Par une ordonnance du 26 juillet 2018, le juge des référés du Conseil d'Etat refuse d'ordonner en urgence le maintien de la fabrication et de la commercialisation en France de l'ancienne formule du Levothyrox.
Le Levothyrox, médicament commercialisé par le laboratoire Merck et destiné aux patients souffrant de troubles de la thyroïde, fait actuellement l’objet de vives controverses en raison des effets indésirables de cette nouvelle formule qui tend à remplacer l’Euthyrox.
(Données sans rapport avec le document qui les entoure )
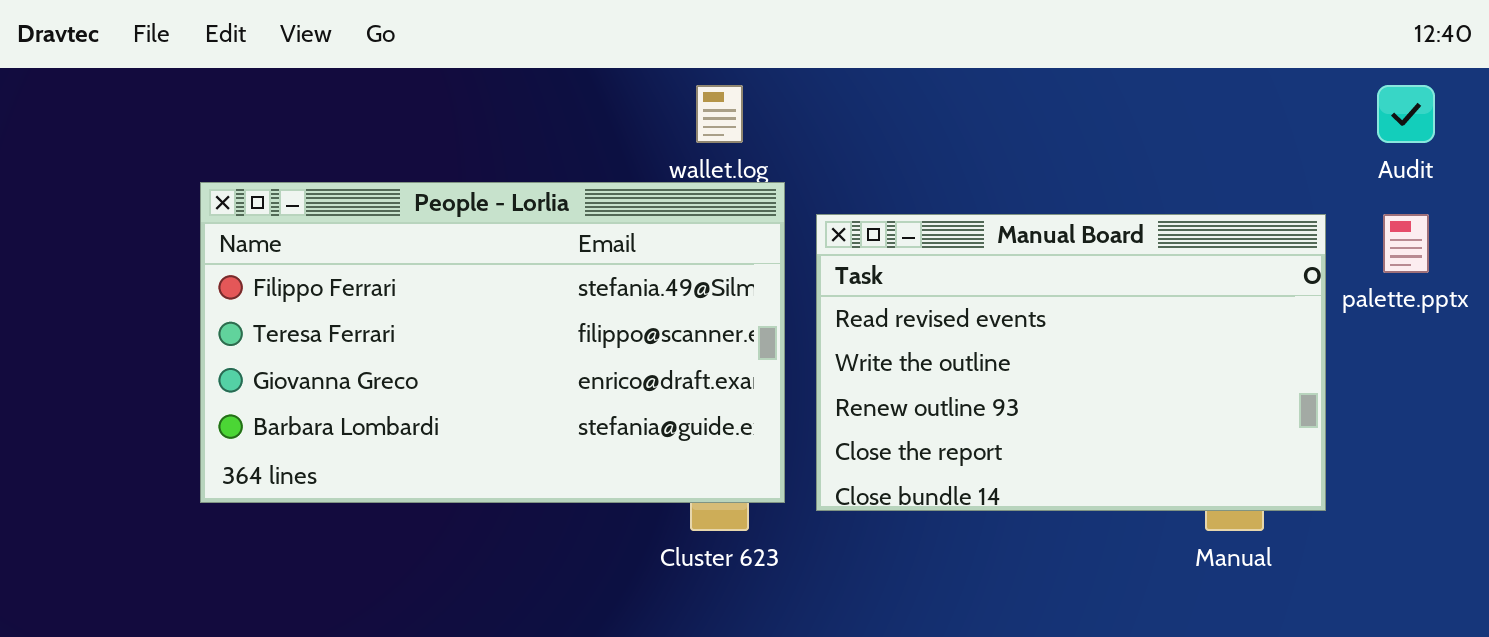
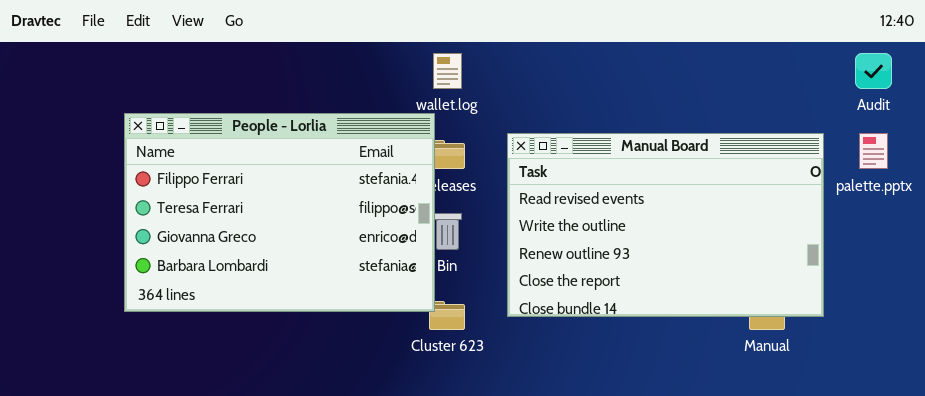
People - Lorlia: [200,182,785,503] -> [124,113,435,312], resized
Devant le risque d’une rupture d’approvisionnement de ce dernier médicament à compter du 30 juin 2018, et en raison de l’annonce faite par le laboratoire Merck d’en interrompre définitivement la fabrication au 31 décembre 2018, plusieurs patients ont saisi le tribunal administratif de Paris sur le fondement des dispositions de l’article L. 521-2 du code de justice administrative, afin de solliciter le maintien pérenne de la fabrication et de la commercialisation en France de cette ancienne formule.
Cette requête ayant été rejetée, ils ont alors saisi le juge des référés du Conseil d’Etat afin qu’il se prononce sur cette demande.
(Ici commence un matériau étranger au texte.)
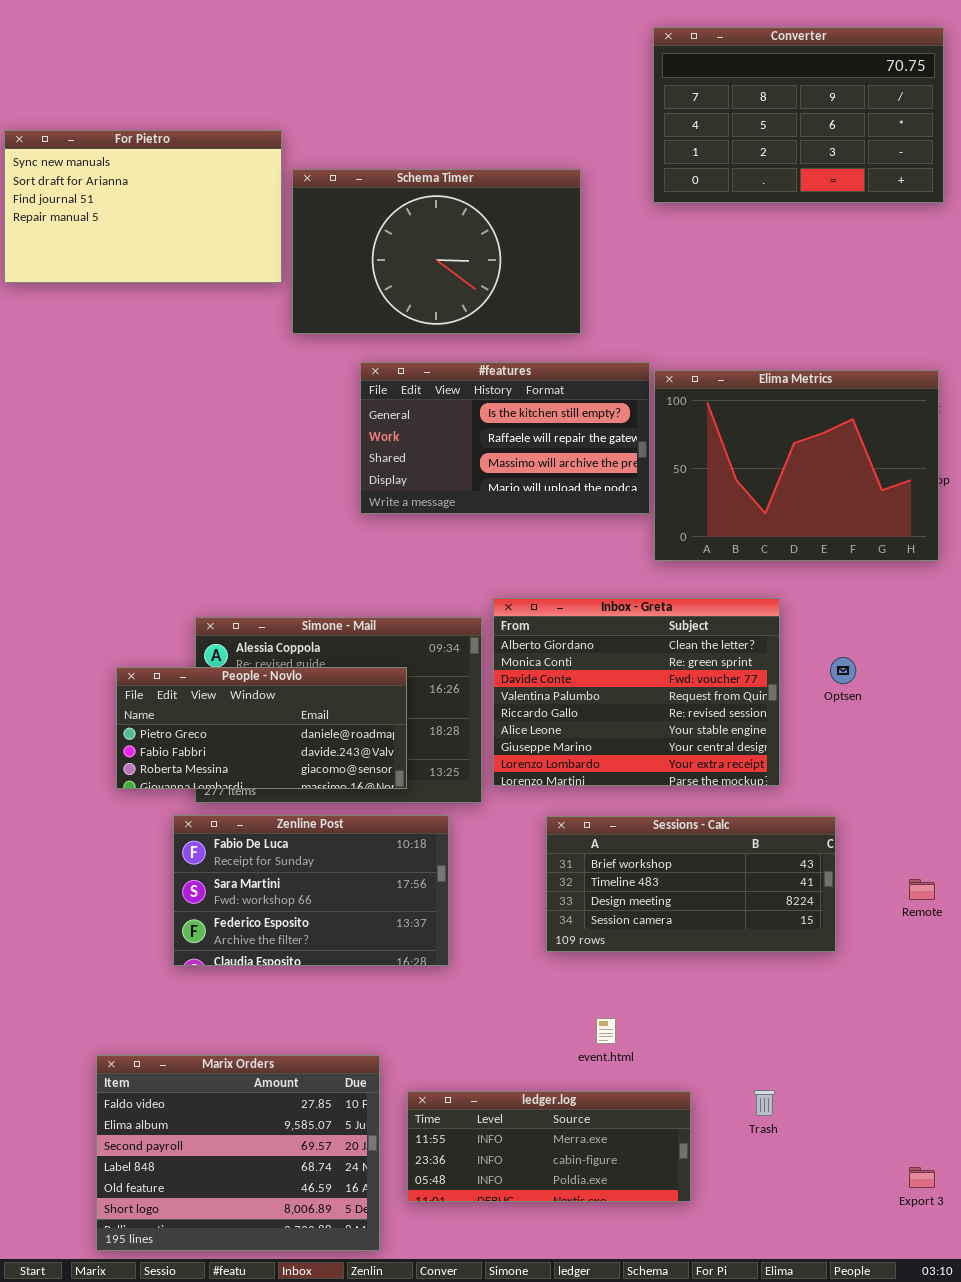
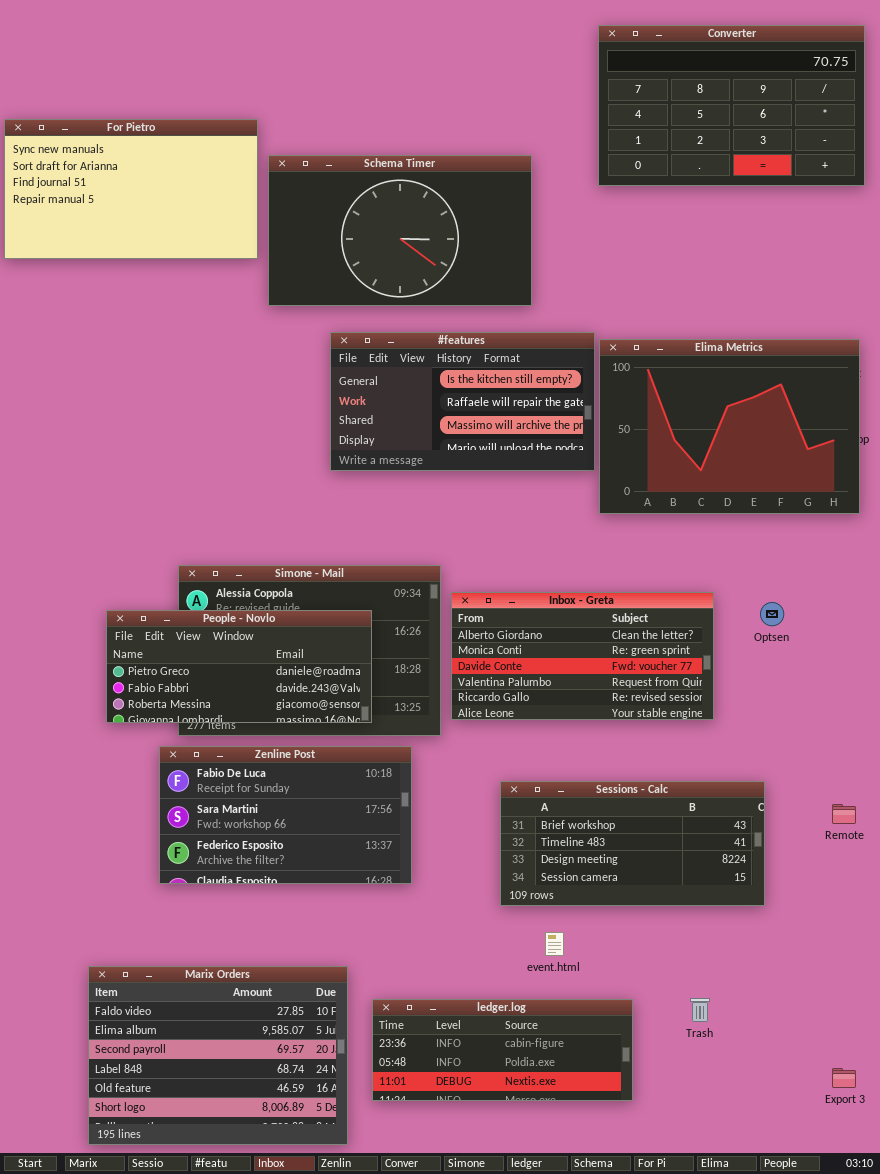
Inbox - Greta: [493,598,780,786] -> [451,592,714,720], resized
Sessions - Calc: [546,816,836,952] -> [500,781,765,906], moved
ledger.log: [407,1091,691,1202] -> [372,999,633,1101], scrolled down 1 row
Pour rappel, l’article L. 521-2 du code de justice administrative, relatif au référé-liberté, dispose que :
« Saisi d'une demande en ce sens justifiée par l'urgence, le juge des référés peut ordonner toutes mesures nécessaires à la sauvegarde d'une liberté fondamentale à laquelle une personne morale de droit public ou un organisme de droit privé chargé de la gestion d'un service public aurait porté, dans l'exercice d'un de ses pouvoirs, une atteinte grave et manifestement illégale. Le juge des référés se prononce dans un délai de quarante-huit heures. »
Par une ordonnance du 26 juillet 2018, n° 422237, le Conseil d’Etat rejette cette requête, aux motifs que la condition d’urgence n’est pas satisfaite, et qu’aucune carence caractérisée ne peut être reprochée à la ministre des solidarités et de la santé.
S’agissant de l’urgence, le juge des référés considère que le laboratoire Merck s’est engagé à fabriquer, à importer et à mettre à disposition la spécialité Euthyrox en France jusqu’à la fin de l’année 2018 et qu’il n’est pas établi que les nouvelles importations de cette dernière, auxquelles s’ajoutent les stocks issus des importations précédentes, ne seraient pas suffisantes pour éviter à très bref délai une pénurie. Il ajoute que l’arrêt de la production de cette formule « devrait » être progressif, se référant aux observations présentées par l’administration au cours de l’audience.
S’agissant de l’atteinte manifestement grave et illégale à une liberté fondamentale, le Conseil d’Etat rappelle tout d’abord que la carence caractérisée d’une autorité administrative dans l’exercice de ses pouvoirs peut constituer une telle atteinte. Toutefois, le juge des référés considère qu’aucune carence ne peut être reprochée à la ministre des solidarités et de la santé en l’espèce, dès lors que les autorités compétentes ont engagé plusieurs enquêtes de pharmaco-vigilance, maintenu la possibilité d’un approvisionnement de l’ancienne formule pour les patients souffrant d’effets indésirables, renforcé l’information des professionnels de santé et permis l’augmentation et la diversification des médicaments à base de lévothyroxine substituables à l’ancienne spécialité.
Enfin, le Conseil d’Etat relève que les demandes présentées par les requérants ont pour objectif « des mesures d’ordre structurel reposant sur des choix de politique publique qui sont insusceptibles d’être mises en œuvre, et dès lors de porter effet, à très bref délai ». Il en déduit que ces demandes ne constituent pas, dans les circonstances de l’espèce, des mesures d’urgence que le juge des référés peut ordonner sur le fondement des dispositions de l’article L. 521-2 du code de justice administrative.
Le Conseil d’Etat se refuse donc à enjoindre en urgence à l’Etat de garantir le maintien de la commercialisation de l'Euthyrox en France, pourtant réclamé par un très grand nombre de patients, en raison des nombreux effets indésirables aujourd’hui bien connus de sa nouvelle formule.